Giunta infine la vigilia di Natale,
Jack legò le sue renne alla bara spaziale.
Ma quando tutto ormai era già pronto,
e il sole volgeva rapido al tramonto,
Halloween fu avvolta da una nebbia fitta,
così non si poteva proprio guidare la slitta.

Quand’ecco una luce s’intravide in quel grigiore,
era del cane Zero, l’amico suo migliore.

“Mio buon amico!” esclamò Jack con baldanza,
“Con il tuo lume mi ridai speranza!
Seguirò nel buio la tua scia luccicante
e tu sarai la mia guida, il mio faro volante.”

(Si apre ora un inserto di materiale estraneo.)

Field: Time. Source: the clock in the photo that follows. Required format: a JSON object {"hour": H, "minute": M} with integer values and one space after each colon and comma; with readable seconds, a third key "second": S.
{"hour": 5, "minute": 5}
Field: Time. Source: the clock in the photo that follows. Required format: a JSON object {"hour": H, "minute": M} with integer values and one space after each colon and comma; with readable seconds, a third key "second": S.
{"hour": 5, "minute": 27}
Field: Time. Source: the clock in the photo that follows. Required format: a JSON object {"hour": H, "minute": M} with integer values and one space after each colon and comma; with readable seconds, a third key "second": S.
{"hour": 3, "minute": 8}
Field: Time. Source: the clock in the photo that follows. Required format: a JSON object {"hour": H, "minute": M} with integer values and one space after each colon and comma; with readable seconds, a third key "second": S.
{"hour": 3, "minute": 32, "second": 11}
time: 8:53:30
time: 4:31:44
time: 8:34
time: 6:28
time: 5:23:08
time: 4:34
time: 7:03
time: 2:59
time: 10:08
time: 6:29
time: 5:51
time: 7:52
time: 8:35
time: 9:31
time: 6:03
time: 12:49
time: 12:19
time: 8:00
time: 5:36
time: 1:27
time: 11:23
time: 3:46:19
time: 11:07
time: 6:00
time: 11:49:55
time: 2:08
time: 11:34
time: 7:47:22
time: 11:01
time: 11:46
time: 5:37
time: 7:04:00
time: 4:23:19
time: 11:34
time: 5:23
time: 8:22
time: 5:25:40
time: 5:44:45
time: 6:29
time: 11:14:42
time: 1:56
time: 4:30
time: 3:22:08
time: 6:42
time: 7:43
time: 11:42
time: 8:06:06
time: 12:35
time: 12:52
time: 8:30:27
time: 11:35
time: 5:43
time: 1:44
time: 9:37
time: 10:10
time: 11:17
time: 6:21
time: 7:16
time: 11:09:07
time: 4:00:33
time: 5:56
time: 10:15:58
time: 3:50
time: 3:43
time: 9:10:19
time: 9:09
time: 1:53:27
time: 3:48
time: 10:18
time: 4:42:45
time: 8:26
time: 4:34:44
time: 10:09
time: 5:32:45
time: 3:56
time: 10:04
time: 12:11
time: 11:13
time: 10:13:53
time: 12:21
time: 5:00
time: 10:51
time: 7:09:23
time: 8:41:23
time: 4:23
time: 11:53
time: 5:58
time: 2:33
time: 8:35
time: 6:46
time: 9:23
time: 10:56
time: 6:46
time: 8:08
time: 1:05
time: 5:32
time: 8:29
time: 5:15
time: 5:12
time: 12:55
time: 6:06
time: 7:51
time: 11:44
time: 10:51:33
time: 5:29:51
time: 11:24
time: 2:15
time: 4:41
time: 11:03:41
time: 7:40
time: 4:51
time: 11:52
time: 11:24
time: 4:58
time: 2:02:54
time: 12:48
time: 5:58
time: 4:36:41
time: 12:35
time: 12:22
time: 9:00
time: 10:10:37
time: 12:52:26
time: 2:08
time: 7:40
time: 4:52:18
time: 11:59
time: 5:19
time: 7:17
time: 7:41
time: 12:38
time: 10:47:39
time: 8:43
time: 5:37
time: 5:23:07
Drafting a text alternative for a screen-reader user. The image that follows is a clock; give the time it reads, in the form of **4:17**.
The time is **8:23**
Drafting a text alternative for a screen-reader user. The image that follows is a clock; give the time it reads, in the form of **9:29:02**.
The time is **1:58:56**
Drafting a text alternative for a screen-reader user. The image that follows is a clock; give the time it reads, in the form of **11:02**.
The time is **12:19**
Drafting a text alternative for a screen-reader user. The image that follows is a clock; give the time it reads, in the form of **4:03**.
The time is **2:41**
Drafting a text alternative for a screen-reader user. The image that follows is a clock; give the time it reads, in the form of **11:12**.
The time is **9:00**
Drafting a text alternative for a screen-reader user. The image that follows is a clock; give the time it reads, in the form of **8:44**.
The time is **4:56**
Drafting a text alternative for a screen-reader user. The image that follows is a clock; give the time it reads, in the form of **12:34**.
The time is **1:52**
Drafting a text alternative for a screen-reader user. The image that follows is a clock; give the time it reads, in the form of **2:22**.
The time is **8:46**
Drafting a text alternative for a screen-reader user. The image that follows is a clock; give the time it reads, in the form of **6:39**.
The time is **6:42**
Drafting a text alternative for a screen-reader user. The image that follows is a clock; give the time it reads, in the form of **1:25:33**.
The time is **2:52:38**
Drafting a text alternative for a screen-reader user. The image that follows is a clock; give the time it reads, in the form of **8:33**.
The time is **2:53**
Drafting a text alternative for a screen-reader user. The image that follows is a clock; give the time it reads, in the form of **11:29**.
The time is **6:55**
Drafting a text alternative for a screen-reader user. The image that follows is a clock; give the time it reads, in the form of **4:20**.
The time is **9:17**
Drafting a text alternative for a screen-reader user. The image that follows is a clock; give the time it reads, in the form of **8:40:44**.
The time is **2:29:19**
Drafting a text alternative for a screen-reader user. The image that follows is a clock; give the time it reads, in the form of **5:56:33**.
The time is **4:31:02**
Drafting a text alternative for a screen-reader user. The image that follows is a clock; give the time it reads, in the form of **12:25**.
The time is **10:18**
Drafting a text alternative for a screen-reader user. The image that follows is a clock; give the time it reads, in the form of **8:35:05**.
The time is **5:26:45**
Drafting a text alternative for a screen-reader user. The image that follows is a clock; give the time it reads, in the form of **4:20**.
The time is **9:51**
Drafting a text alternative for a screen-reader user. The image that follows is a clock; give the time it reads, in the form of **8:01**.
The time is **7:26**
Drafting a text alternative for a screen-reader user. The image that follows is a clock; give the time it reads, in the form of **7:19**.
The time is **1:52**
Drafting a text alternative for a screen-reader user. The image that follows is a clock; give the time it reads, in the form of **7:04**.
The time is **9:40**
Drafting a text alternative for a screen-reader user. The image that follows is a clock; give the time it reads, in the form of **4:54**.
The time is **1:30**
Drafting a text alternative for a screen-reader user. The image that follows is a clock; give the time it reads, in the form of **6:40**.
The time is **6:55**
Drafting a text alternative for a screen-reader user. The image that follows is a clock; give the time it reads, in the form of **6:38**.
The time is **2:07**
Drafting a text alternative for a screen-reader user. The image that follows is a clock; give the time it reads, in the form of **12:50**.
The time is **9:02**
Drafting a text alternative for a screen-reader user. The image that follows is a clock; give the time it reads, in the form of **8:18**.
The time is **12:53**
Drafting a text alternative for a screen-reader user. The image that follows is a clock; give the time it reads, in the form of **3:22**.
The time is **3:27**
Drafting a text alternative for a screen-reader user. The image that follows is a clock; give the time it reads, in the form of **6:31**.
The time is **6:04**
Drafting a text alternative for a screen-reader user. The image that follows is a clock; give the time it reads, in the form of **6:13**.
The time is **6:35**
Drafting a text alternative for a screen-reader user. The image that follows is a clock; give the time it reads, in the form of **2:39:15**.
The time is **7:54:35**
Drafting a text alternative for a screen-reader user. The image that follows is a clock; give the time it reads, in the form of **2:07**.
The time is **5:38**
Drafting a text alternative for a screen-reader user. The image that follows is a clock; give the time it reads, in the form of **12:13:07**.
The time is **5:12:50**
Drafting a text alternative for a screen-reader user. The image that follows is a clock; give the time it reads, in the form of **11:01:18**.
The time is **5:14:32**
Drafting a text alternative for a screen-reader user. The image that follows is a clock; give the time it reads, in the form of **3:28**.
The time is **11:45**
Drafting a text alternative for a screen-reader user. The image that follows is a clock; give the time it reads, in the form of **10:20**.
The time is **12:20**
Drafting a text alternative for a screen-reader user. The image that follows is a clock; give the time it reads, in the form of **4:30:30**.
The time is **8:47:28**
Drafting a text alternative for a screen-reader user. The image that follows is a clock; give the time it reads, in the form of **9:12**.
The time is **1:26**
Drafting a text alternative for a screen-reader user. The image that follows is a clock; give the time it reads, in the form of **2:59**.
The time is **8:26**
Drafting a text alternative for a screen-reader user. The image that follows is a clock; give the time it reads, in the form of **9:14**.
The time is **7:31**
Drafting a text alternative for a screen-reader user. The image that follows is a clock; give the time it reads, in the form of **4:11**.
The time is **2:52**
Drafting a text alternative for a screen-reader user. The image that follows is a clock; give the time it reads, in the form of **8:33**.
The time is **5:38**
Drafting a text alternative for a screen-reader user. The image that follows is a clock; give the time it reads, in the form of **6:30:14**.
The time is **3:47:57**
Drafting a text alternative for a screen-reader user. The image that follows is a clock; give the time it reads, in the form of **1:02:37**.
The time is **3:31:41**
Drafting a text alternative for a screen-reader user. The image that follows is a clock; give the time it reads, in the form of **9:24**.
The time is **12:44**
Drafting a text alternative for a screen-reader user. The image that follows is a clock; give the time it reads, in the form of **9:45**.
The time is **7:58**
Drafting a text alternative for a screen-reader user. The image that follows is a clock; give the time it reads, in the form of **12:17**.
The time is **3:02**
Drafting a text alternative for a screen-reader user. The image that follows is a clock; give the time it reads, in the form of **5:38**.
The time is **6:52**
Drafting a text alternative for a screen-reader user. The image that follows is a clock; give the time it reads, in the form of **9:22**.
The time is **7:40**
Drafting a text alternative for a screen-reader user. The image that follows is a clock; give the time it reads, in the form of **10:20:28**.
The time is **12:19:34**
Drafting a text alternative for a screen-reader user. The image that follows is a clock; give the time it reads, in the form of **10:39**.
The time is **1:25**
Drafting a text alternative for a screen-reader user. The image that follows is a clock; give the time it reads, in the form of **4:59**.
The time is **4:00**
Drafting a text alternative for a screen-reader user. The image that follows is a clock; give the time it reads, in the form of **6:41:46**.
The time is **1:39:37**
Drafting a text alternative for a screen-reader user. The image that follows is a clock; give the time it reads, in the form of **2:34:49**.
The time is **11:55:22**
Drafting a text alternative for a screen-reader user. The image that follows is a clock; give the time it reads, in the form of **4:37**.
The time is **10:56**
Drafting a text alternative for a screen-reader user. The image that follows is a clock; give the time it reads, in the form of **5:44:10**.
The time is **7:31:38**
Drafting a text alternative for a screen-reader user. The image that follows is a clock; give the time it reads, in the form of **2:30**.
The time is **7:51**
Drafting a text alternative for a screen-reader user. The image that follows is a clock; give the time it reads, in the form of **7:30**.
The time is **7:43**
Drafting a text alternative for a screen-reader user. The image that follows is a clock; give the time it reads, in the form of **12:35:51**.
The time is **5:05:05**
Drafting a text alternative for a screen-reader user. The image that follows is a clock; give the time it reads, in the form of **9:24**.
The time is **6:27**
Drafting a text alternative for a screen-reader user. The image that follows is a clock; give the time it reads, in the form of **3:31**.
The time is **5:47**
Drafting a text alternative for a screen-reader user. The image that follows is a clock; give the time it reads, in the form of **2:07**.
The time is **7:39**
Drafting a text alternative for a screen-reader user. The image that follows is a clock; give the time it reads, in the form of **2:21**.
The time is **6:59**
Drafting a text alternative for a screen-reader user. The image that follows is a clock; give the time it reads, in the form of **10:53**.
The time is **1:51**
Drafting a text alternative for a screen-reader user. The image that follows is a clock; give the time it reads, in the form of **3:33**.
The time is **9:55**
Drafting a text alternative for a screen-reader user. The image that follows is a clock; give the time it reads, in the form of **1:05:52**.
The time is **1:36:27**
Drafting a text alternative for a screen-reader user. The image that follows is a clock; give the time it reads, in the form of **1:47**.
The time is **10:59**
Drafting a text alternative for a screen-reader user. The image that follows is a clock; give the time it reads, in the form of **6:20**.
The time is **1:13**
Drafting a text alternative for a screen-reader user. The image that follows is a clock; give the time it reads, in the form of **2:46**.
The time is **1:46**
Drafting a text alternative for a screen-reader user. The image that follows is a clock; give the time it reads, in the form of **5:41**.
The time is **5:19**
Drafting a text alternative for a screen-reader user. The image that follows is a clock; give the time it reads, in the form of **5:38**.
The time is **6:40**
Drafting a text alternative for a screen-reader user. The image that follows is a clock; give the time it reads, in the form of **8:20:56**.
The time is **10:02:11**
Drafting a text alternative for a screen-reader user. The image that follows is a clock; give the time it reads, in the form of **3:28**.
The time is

Così si avverò il grande sogno di Zero:
guidare la slitta di Jack, essere il suo nocchiero.
“Buon Natale! Buon Natale!” gridò Jack esultante
seduto su quello strano oggetto volante.

Era la notte di Natale, e mentre fuori nevicava,
nelle case della città la gente riposava.
Nelle calze appese in fila davanti al camino,
un’orribile sorpresa attendeva ogni bambino.
Nel caldo dei loro letti i bimbi ignari
sognavano i mostri paurosi e i lupi mannari.
La luna si rifletteva sulla neve argentata,
tutto taceva nella città addormentata.
Ma ecco riecheggiare cupi alti lamenti,
nell’aria si udì un rumore di ossa stridenti.
Una slitta spettrale solcò il cielo tenebroso:
una bara guidata da uno scheletro spaventoso.
Saltando di tetto in tetto, calandosi per i camini,
Jack consegnò i suoi giochi a tutti i bambini.
Si muoveva con grazia, con aria impassibile,
non si rendeva conto del suo aspetto terribile.

Jack visitò Suzie e Dave, i due fratelli,
fece loro regali da drizzare i capelli.
Visitò la piccola Jane e, per farsi una risata,
le regalò una bambola bella e indemoniata.

Regalò un treno dai binari tentacolari,
un serpente e due lupi mannari.

Regalò una pianta carnivora dai fiori avvelenati
e un vampiretto dai lunghi denti affilati.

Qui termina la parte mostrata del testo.